Кате вдруг стала смешна вся эта история с дурацким допросом, и она улыбнулась, вспомнив, как Степ называл Аркадия Семеновича, хотя никогда его не видел.
– Спросите у него.
– Это, к сожалению, невозможно, потому что он мертв, – каким-то торжествующим тоном заявил капитан.
Тут вмешался Андрей:
– Шесть часов назад он был жив и орал на весь дом, перебудил соседей. Вас вызвали, чтобы навести порядок, а не комедию играть. Мало того что вы приехали с таким опозданием, так еще и куражитесь.
Рыжий капитан озлился: сидит дамочка в халатике, в ус не дует, небось любовник прикатил с Волги не вовремя – вот и не впустила парня. Он там убитый валяется, а тут права, понимаешь, качают, о компетенции рассуждают. Я им сейчас и компетенцию, и кураж свой продемонстрирую.
– Значит, так. Сейчас спустимся во двор – вы оба. Будете труп опознавать вашего Власенко. Все. Собирайтесь, дамочка.
– Послушайте, мы ничего не понимаем, – решительно вмешался Андрей. – Вы можете толком объяснить, что происходит?
– А ты еще не врубился? – вдруг грубо перешел на «ты» капитан. – По-русски говорю: убили Степана Власенко, в подворотне валяется. Ясно? Одевайтесь!
– Боже мой! – воскликнула Катя, схватилась за притолоку и стала медленно оседать на пол.
Андрей подхватил ее, посадил на тахту.
– Успокойся, пожалуйста, успокойся… Здесь какая-то ошибка. Надо все выяснить. Никуда ты не пойдешь.
– Как это не пойдет? Не имеете права отказываться от опознания! – рявкнул рыжий.
– Оставьте ее в покое! Разве не видите, в каком она состоянии?
Катю трясло, руки ее буквально ходуном ходили, зуб на зуб не попадал, как от холода. Андрей снял с нее шлепанцы, уложил на тахту, укрыл пледом и решительно заявил:
– Никуда она не пойдет. Опознавать труп должны близкие родственники. Что касается меня, то я его вообще никогда не видел, так что ни о каком опознавании не может быть и речи!
– Ты мне тут свои правила не диктуй! – рявкнул капитан.
– Потрудитесь не тыкать. Вы нарушаете все правила ведения следствия, это даже неспециалисту понятно.
– Не надо, Андрей… это ужасно… Почему, кто его убил?
– Именно это я выясняю, а вы мешаете следствию. Итак, гражданка Елагина, спрашиваю еще раз: какие у вас были отношения с покойным?
Катя замотала головой, не в силах отвечать.
– Это ее личное дело, – жестко произнес Андрей. – Вы не полиция нравов. Покойный в пьяном состоянии стучал в полночный час, хулиганил, ему не открыли дверь и даже не разговаривали с ним. Что вам еще нужно?

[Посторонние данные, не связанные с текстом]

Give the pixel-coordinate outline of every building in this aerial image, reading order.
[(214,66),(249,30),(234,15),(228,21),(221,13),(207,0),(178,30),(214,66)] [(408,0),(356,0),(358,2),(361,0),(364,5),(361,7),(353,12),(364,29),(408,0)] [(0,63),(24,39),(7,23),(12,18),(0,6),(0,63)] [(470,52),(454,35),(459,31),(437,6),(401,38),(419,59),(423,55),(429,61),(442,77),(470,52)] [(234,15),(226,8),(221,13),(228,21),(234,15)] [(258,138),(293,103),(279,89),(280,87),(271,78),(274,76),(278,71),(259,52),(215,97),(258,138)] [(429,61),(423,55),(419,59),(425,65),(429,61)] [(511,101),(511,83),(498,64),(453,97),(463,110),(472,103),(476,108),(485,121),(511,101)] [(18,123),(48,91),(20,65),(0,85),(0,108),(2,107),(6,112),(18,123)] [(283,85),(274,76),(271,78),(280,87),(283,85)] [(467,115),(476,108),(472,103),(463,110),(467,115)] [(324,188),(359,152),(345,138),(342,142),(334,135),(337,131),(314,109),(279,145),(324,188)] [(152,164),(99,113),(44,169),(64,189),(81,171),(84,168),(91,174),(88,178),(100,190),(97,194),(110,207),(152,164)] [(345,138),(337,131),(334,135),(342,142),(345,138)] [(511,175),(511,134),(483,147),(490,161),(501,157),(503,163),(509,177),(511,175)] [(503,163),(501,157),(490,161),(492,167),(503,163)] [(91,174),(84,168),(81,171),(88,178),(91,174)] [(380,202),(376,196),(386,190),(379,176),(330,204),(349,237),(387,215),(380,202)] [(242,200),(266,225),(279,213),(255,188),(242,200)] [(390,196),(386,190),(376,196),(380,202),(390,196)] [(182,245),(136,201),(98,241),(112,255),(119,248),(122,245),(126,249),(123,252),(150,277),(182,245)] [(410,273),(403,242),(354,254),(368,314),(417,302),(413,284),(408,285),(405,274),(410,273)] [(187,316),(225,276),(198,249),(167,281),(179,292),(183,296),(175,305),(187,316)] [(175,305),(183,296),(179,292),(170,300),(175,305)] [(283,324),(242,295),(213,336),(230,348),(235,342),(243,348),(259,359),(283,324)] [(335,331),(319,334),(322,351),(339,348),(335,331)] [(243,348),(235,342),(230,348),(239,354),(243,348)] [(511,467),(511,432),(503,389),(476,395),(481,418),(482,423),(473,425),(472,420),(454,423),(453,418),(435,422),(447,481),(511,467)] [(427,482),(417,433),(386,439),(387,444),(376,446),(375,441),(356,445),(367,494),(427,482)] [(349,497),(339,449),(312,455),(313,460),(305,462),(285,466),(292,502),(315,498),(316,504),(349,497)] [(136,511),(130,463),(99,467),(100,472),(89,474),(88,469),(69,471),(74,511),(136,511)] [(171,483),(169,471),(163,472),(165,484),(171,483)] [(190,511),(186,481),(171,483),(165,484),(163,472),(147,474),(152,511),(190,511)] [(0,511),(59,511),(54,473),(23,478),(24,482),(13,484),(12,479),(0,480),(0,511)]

– Вопросы здесь задаю я, – произнес капитан сакраментальную фразу.
Андрей оказался в сложной ситуации: с минуты на минуту позвонят из диспетчерской такси, которое он заказал, а оставить Катю одну в таком состоянии невозможно. Отменить вылет тоже невозможно. Тогда он наклонился к Кате и тихо сказал:
– Дай мне номер телефона мамы, я попрошу ее приехать сюда.

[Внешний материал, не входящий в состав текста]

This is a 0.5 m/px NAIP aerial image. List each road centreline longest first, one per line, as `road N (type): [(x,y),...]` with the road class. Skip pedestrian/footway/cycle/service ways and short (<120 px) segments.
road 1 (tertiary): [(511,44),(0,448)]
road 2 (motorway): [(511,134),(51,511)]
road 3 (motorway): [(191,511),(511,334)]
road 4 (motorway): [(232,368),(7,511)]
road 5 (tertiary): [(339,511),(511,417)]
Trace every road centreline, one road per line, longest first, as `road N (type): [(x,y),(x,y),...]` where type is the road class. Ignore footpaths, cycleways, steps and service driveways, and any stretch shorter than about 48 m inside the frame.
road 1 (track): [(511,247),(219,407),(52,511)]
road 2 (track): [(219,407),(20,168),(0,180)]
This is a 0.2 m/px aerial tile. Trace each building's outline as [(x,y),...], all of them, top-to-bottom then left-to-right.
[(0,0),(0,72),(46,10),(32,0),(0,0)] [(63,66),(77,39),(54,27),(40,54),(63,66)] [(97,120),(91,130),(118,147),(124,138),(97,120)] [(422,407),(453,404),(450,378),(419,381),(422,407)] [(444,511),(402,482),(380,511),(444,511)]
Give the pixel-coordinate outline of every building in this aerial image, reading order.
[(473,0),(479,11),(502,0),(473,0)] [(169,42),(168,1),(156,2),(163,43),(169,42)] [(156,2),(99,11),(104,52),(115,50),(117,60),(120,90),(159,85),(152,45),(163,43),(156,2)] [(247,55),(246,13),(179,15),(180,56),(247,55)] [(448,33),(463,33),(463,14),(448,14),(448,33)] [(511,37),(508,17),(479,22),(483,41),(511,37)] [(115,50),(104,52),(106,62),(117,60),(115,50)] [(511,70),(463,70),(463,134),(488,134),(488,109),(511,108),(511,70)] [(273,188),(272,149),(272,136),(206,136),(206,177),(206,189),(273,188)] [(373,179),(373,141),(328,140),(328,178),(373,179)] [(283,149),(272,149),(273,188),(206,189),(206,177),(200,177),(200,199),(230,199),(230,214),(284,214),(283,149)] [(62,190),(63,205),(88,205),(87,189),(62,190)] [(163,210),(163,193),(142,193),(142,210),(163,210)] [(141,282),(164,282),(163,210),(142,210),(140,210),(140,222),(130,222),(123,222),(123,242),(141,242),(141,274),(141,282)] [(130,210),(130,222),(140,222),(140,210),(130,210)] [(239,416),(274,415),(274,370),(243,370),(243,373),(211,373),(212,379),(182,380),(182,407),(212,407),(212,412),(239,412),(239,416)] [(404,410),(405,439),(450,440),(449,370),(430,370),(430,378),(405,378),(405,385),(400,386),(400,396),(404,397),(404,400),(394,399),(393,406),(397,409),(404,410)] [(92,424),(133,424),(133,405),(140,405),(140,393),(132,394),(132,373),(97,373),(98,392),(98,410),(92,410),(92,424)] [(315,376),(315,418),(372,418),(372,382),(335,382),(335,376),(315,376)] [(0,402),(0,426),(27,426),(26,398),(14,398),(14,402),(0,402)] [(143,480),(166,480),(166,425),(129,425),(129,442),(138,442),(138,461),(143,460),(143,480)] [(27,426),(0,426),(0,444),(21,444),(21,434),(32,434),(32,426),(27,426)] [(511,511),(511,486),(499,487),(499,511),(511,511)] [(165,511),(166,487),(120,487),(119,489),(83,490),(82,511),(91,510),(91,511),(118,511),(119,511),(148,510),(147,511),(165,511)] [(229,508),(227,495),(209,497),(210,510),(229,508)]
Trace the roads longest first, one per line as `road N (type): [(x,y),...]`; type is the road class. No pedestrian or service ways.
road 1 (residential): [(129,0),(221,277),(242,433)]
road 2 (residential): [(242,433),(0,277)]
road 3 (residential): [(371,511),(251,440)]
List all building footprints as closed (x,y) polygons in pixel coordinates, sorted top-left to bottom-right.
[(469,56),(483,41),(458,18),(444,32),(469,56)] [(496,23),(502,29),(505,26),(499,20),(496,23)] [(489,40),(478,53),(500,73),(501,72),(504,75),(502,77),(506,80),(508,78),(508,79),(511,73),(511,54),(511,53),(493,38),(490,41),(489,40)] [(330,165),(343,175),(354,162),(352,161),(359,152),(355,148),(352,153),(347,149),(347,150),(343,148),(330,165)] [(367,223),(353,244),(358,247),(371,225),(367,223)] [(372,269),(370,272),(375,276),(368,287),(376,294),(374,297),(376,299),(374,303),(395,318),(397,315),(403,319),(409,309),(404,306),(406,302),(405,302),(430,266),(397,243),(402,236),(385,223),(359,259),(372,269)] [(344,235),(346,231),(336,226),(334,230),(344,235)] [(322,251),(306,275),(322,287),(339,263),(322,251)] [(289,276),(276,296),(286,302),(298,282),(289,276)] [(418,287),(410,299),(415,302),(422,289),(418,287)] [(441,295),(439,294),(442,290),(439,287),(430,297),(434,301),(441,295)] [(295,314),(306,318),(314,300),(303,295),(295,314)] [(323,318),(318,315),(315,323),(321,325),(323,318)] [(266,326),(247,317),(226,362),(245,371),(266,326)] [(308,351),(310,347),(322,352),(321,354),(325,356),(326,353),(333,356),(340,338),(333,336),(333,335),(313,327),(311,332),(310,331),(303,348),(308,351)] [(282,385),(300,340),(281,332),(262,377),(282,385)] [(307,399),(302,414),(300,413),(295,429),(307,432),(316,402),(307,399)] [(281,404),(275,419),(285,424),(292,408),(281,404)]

Катя назвала. Андрей вытащил свой мобильник из кармана и под протестующие возгласы второго оперативника набрал номер, извинился, что звонит в такую рань, и попросил срочно приехать. Чтобы не пускаться в долгие объяснения и не очень пугать Елену Андреевну, сказал, что у Кати высокая температура.

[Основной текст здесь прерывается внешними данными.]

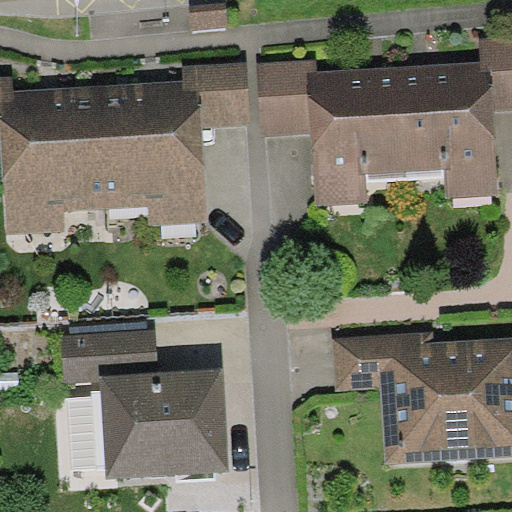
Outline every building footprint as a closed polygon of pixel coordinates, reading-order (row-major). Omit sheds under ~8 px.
[(191,8),(193,32),(229,28),(227,5),(191,8)] [(511,37),(480,40),(481,61),(482,72),(492,71),(494,112),(511,110),(511,37)] [(317,58),(258,62),(263,136),(311,133),(306,72),(318,71),(317,58)] [(481,61),(400,66),(406,172),(446,169),(448,198),(500,195),(494,112),(492,71),(482,72),(481,61)] [(184,66),(185,80),(185,90),(199,89),(202,127),(250,125),(246,62),(184,66)] [(367,174),(406,172),(400,66),(318,71),(306,72),(311,133),(315,206),(369,202),(367,174)] [(107,207),(99,86),(14,91),(13,75),(0,75),(0,126),(1,126),(8,234),(66,230),(65,210),(107,207)] [(185,80),(99,86),(107,207),(150,204),(151,225),(208,221),(202,127),(199,89),(185,90),(185,80)] [(156,330),(62,335),(65,384),(101,382),(101,376),(159,373),(156,330)] [(435,331),(333,338),(337,391),(381,388),(386,464),(511,455),(511,336),(435,342),(435,331)] [(107,478),(231,471),(225,369),(159,373),(101,376),(101,382),(101,390),(106,468),(107,478)] [(106,468),(101,390),(92,391),(93,396),(67,398),(72,470),(106,468)]
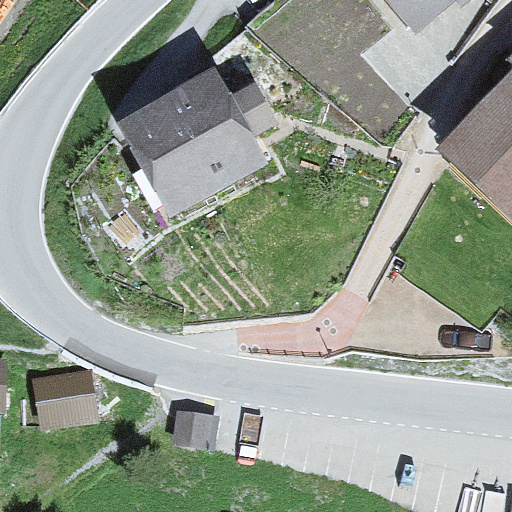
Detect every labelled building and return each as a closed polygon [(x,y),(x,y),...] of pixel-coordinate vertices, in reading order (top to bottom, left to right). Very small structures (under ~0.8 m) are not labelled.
[(406,56),(360,0),(296,0),(281,12),(351,100),(406,56)] [(386,0),(419,39),(464,0),(386,0)] [(255,121),(281,113),(268,70),(242,78),(255,121)] [(215,100),(132,147),(177,226),(260,179),(215,100)] [(511,102),(453,171),(511,221),(511,102)] [(88,391),(47,395),(51,433),(92,428),(88,391)]
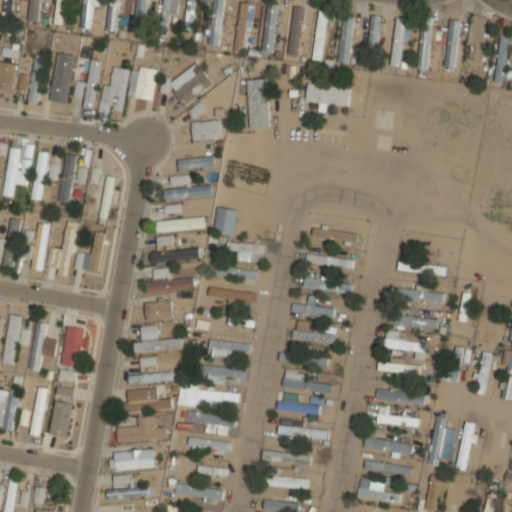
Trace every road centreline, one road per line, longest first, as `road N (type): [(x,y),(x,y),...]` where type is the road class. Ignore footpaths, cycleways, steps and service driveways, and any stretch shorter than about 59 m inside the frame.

Пока Андрей говорил по телефону, рыжий служитель закона встал, бросил Кате небрежно:
– Никуда не уходите. Мы еще продолжим, а пока я должен допросить вашу соседку, – и вышел, велев Сергею Ивановичу и младшему оперативнику оставаться в квартире Елагиной.
Через несколько мгновений после ухода капитана зазвонил телефон. Андрей ответил. Диспетчер сообщила, что такси ждет у подъезда. Андрей вышел в прихожую, убедился, что его кейс стоит там, у самой двери, вернулся, сел рядом с Катей, взял ее руки в свои – они были ледяные – и стал отогревать, растирая и дыша на них.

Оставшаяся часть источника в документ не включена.